Your credit score is one of the important things to watch out for to maintain good financial health. Even the best licensed money lender Singapore would look at this number before approving loans. 

But your credit score is not the only thing to consider, so it’s not worth stressing over. Here are 5 reasons to avoid fussing over your credit score.

It takes focus away from other important financial indicators

Financial institutions look at other indicators of financial health aside from your credit score. The biggest example of this is your Total Debt Servicing Ratio (TDSR). 

As required by the Monetary Authority of Singapore (MAS), up to 55% of your total income can be allocated for debt repayments. If you have taken on too many loans, you can no longer qualify for additional loans if doing so will make you exceed the 55% limit.

Lenders and banks in Singapore also look at other factors, like the stability of your income, your property location, age, and your previous loan and credit history. The credit score is just one of the many factors they look at.

Credit score does not impact interest rates for some types of loans

For things like home loans in Singapore, interest rates are often fixed and regulated by the MAS. Your credit score does not influence the interest rate you get. The financial system in Singapore is different from countries like the United States, where higher credit scores merit lower interest rates for mortgages and home loans.

With that, there’s no need to stress yourself over your credit score if you are looking to apply for a home loan. While it’s still important for your financial health, it’s not the only thing you should consider.

Credit score does not have much influence on daily needs

Spending for essentials like rent, utilities, and mobile plans is not dependent on your credit score. If you worry that your credit score may be less than stellar, it doesn’t mean you will not qualify for lease contracts or applications for electricity and internet.

With those in mind, you can still live decently in Singapore despite a lower-than-optimum credit score. You will not have to live on the streets or rely on unemployment benefits. 

Easy, centralised access to your credit report

In Singapore, only one institution is responsible for maintaining and distributing your credit report, which is the Credit Bureau Singapore (CBS).
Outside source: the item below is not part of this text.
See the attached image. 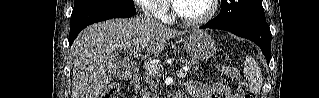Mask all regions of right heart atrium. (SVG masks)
<instances>
[{"label": "right heart atrium", "instance_id": "obj_1", "mask_svg": "<svg viewBox=\"0 0 319 98\" xmlns=\"http://www.w3.org/2000/svg\"><path fill=\"white\" fill-rule=\"evenodd\" d=\"M136 3L152 18H161L168 13V7L164 0H138Z\"/></svg>", "mask_w": 319, "mask_h": 98}]
</instances>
That means credit history, reporting, and other aspects that influence your credit score are all within the reach of the CBS. You don’t have to deal with multiple credit reporting companies. 

With that, you can have more confidence in your credit score. What you get from CBS is the real deal. It is the same thing that banks and lenders look at. 

Employers do not use your credit score as a basis for hiring

Employers in Singapore do not look into your credit score when making hiring decisions. Whatever your credit score, you can get a job if you qualify for it. There is no need for you to fuss over your credit score to increase your chances of getting hired.

So when rebuilding a low credit score and getting out of debt, don’t be afraid. Employers will not reject you solely because of a low credit score, so you can earn back what you have lost.

Conclusion

With the financial system in Singapore, you do not need to keep worrying about your credit score to maintain financial health. Focus on creating good money habits, like budgeting, saving, and investing. This way, you can start building wealth sooner to secure your future.